В галлиево-германиевом детекторе (его предложили и обосновали советские физики) в принципе происходит то же, что и в хлор-аргоновом: нейтрино превращает атом галлия-71 в атом германия-71 обычным своим приемом — превратив один из нейтронов атомного ядра в протон, т. е. увеличив на единицу положительный заряд ядра (рис. 6); германий-71 выделяют подобно тому, как раньше выделяли аргон; подсчитывают все атомы германия и узнают таким образом число пойманных нейтрино. Но вот что очень важно — порог «срабатывания» у галлия примерно 0,2 МэВ, т. е. значительно ниже, чем у хлора. И практически все виды солнечных нейтрино, в том числе и нейтрино от рр-реакции, могут быть зарегистрированы галлиево-германиевым детектором — лишь несколько человек в мире могут перепрыгнуть через двухметровый барьер, но перешагнуть через полуметровый барьерчик сумеет любой из нас. Очень может быть, что именно этот инструмент внесет ясность в нынешнюю, мягко говоря, запутанную картину солнечных циклов.
Эпилог. Каждый, кто когда-нибудь пытался отвернуть большой проржавевший болт перочинным ножичком, понял, наверное, что такое инструмент. Хороший, совершенный инструмент — это первая мечта и первая забота токаря, монтажника, хирурга. И конечно, ученого, исследователя — как часто он видит путь к великому открытию и только ждет инструмента, без которого невозможно продвинуться от драматичного «я так думаю» к спокойному «я это знаю».
Физики связывают немало надежд с созданием уникальных научных инструментов Баксанской нейтринной обсерватории. Вот лишь несколько строк из последних научных публикаций:
— новые нейтринные телескопы помогут понять важные детали процессов, которые происходят в центре Солнца, определить структуру его глубинных областей, получить точные данные о давлении и температуре;
— могут появиться новые данные для прогнозов солнечной активности;
— могут выясниться подробности эволюции звезд, такие, например, как образование массивного железного ядра, взрыв сверхновой или катастрофическое сжатие звезды в «черную дыру»;
— скорее всего только нейтринная астрономия поможет выяснить, осциллируют ли нейтрино: нейтрино от ускорителей слишком быстро попадают в детектор, заметные изменения свойств нейтрино за такое короткое время, возможно, и не успеют произойти;
— нейтринные телескопы, возможно, обнаружат некоторый остаточный нейтринный фон, нейтрино гигантских энергий, блуждающие в космосе миллиарды лет и хранящие сведения о далеком прошлом Вселенной — об эпохе формирования галактик и звезд.
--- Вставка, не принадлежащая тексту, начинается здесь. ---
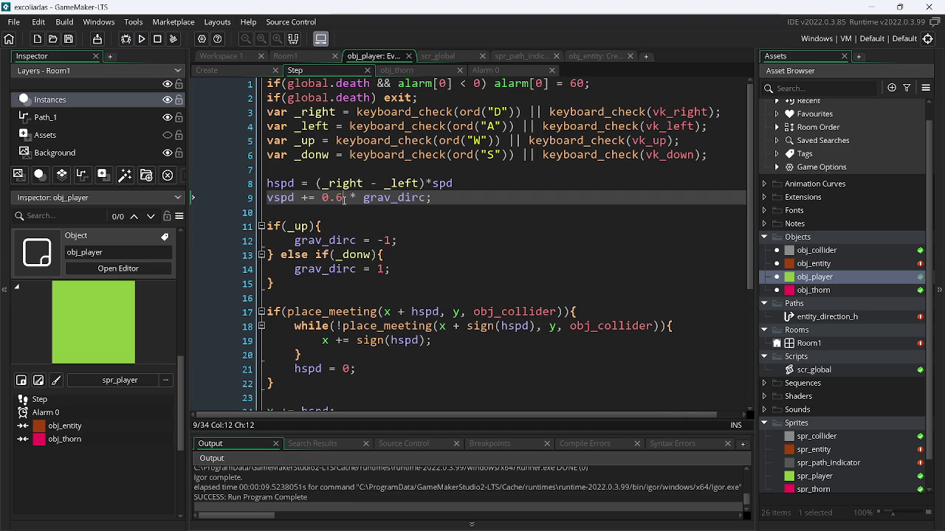
Change the gravity factor from 0.6 to 1, add vspd = clamp(vspd, -1, 1);, and run with F5.
key(BackSpace)
key(BackSpace)
key(BackSpace)
text(1)
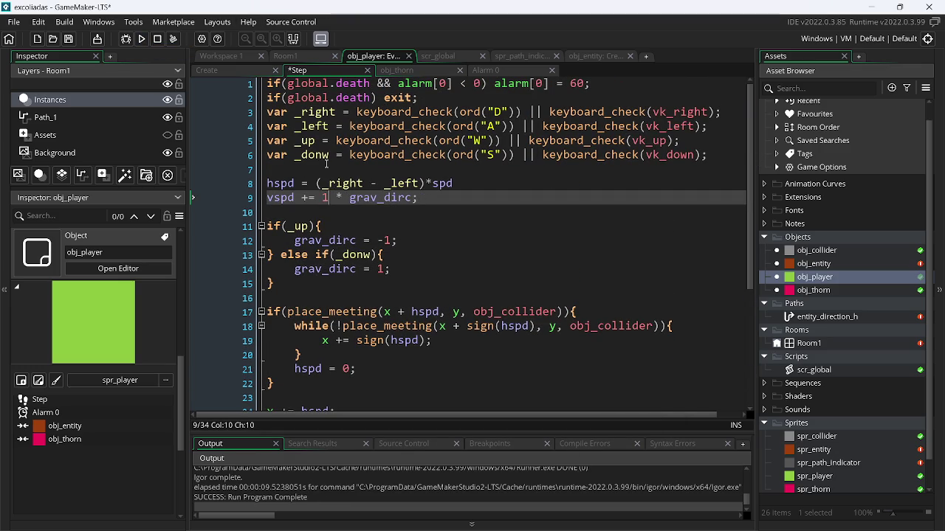
click(424, 197)
key(Return)
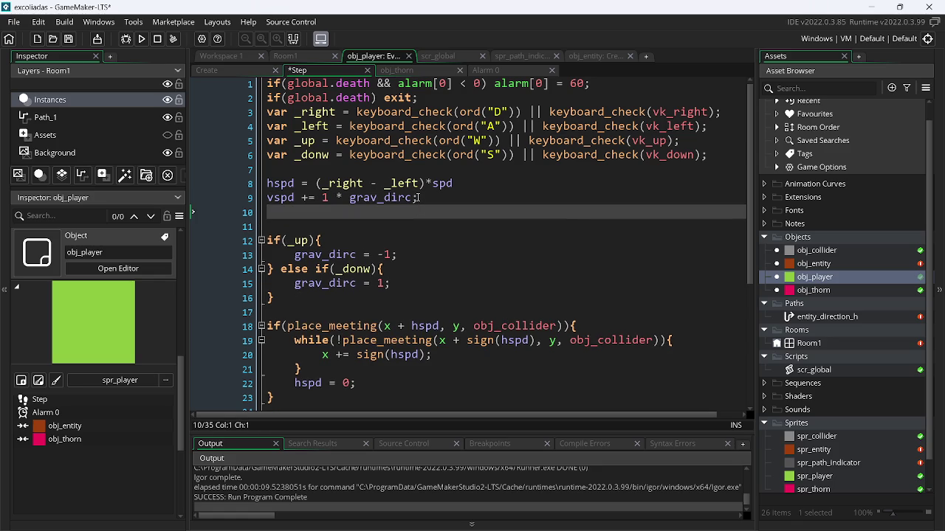
text(vspd = cl)
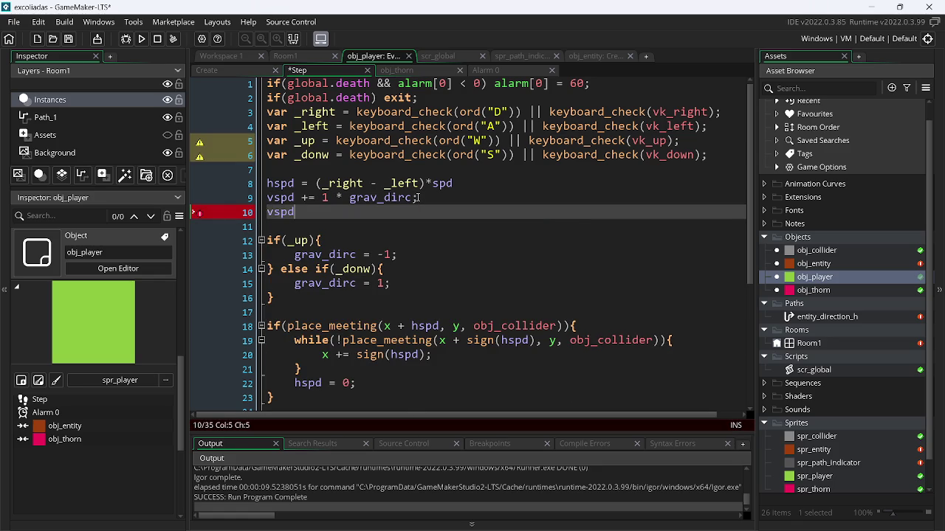
text(amp(vspd, -)
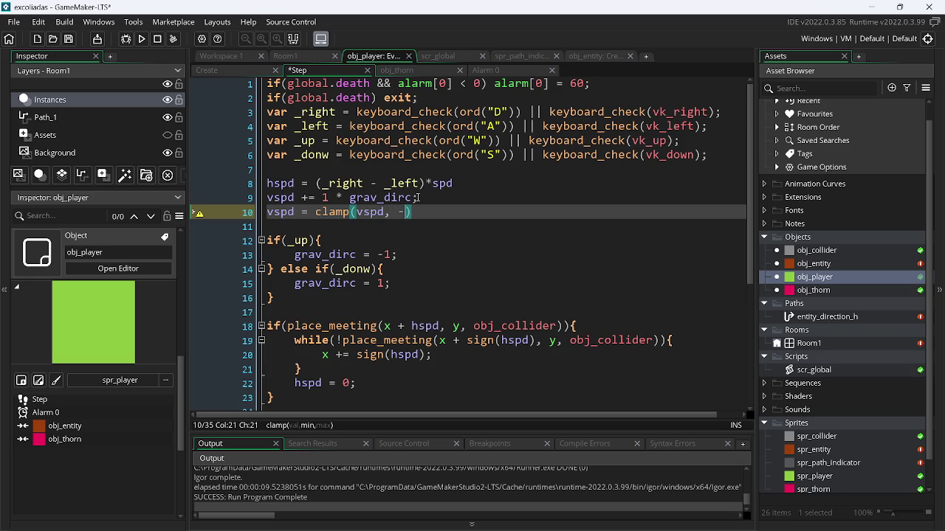
text(1, 1);)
И еще одна возможность, в последнее время о ней часто напоминают зловещие слова «энергетический кризис».
Сейчас, как медные пятаки на ладони, мы считаем оставшиеся на Земле запасы угля и нефти, в то время как где-то в наших карманах лежит банкнота миллионного достоинства. Вот несколько цифр: если бы Солнце светило за счет сжигания химического топлива и целиком состояло из чистого кислорода и лучших сортов угля, то всей солнечной массы хватило бы лишь на 1500 лет горения. В то же время термоядерные реакции, израсходовав лишь 1 % солнечной массы, могли бы поддерживать нынешнюю яркость нашей звезды на протяжении 10 млрд. лет.
Изучение солнечного термояда, проникновение в недра других звезд, в их термоядерные реакторы — это не только прорисовка важнейших деталей в нашей картине мира. Вполне вероятно, что это еще и шаги к решению первейшей житейской задачи — к изысканию новых источников энергии.